> Consigne
Selon l'arrêt de la Cour de cassation reproduit ci-dessous, devant quelle juridiction la cause et les parties sont-elles renvoyées ?
──────── Texte présenté ────────
Mais sur le second moyen

, pris en sa première branche ;

Vu

l'article 6 1 de la Convention européenne de sauvegarde des droits de l'homme ; Attendu qu'il résulte de la jurisprudence de la Cour européenne des droits de l'homme qu'un système de majorations d'impôt ne se heurte pas à l'article 6 de la Convention pour autant que le contribuable puisse saisir de toute décision ainsi prise à son encontre un tribunal offrant les garanties de ce texte ; que la majoration prévue par l'article 1728-3 du Code général des impôts constitue une sanction ayant le caractère d'une punition et que cette disposition n'a pas institué à l'encontre de la décision de l'administration un recours de pleine juridiction permettant au tribunal de se prononcer sur le principe et le montant de l'amende ; qu'il en résulte que l'application de l'article 1728-3 doit être dans cette mesure écartée au regard de l'article 6 1 de la Convention susvisée ;

Attendu que, pour rejeter

la demande des consorts X... quant à la pénalité de 80 % qui invoquaient notamment le fait que le retard dans le dépôt de la déclaration de succession était dû à l'incurie du premier notaire mandaté par eux, le Tribunal retient que cette pénalité ne relève pas de la compétence du juge judiciaire et que ce litige doit faire l'objet d'un recours gracieux;

qu'en statuant ainsi

, le Tribunal a violé le texte susvisé ;

PAR CES MOTIFS

, et sans qu'il y ait lieu de statuer sur les autres griefs ; CASSE ET ANNULE, mais seulement en ce qu'il a rejeté la demande des consorts X... quant à la pénalité de 80 %, le jugement rendu le 17 septembre 1997, entre les parties, par le tribunal de grande instance du Mans ; remet, en conséquence, quant à ce, la cause et les parties dans l'état où elles se trouvaient avant ledit jugement et, pour être fait droit, les renvoie devant le tribunal de grande instance d'Angers ; Condamne le Directeur général des Impôts aux dépens ; Vu l'article 700 du nouveau Code de procédure civile, rejette la demande des consorts X... ; Dit que sur les diligences du procureur général près la Cour de Cassation, le présent arrêt sera transmis pour être transcrit en marge ou à la suite du jugement partiellement cassé ; Ainsi fait et jugé par la Cour de Cassation, Chambre commerciale, financière et économique, et prononcé par le président en son audience publique du vingt-sept juin deux mille.
──────── Extraits de données ────────
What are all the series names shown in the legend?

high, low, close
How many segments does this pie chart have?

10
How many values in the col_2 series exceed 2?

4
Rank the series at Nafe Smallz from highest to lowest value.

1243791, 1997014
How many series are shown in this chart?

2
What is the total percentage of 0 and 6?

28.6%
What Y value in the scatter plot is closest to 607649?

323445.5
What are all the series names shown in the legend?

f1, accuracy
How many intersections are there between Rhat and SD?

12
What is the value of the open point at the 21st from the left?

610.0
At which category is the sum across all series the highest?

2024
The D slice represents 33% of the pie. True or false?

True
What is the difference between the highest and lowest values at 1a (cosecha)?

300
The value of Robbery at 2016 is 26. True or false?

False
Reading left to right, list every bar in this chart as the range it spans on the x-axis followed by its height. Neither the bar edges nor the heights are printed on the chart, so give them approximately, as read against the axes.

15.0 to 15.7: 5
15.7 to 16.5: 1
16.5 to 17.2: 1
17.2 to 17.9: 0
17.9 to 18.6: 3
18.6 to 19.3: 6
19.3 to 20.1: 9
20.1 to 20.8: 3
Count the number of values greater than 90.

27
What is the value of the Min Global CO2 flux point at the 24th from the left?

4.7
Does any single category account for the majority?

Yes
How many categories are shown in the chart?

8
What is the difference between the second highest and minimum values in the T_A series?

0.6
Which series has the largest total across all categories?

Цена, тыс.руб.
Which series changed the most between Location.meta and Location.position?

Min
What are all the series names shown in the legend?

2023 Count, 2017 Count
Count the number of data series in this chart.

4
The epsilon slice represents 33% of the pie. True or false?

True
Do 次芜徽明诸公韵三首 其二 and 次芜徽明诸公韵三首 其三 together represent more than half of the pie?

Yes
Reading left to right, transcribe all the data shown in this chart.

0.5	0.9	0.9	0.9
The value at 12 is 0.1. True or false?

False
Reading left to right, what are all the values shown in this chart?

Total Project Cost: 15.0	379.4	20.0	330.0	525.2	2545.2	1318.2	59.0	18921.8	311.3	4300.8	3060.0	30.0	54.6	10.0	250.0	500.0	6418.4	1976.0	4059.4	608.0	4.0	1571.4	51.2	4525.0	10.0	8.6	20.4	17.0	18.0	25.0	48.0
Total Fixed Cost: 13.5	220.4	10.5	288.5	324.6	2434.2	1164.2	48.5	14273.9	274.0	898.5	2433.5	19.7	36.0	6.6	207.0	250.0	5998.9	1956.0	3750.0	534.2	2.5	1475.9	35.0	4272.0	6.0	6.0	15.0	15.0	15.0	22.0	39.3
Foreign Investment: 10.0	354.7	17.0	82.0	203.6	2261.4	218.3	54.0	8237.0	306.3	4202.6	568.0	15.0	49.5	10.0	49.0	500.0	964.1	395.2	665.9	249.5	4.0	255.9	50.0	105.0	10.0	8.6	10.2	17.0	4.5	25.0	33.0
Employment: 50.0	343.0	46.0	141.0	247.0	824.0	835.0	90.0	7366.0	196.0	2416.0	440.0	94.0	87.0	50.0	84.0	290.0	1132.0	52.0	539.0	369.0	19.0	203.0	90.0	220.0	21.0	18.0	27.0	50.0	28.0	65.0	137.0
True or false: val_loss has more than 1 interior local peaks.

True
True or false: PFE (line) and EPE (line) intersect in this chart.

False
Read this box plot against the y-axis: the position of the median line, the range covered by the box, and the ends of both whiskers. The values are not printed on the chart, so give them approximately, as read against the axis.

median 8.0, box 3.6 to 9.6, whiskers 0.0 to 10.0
────────
> Réponse
Devant le tribunal de grande instance d'Angers.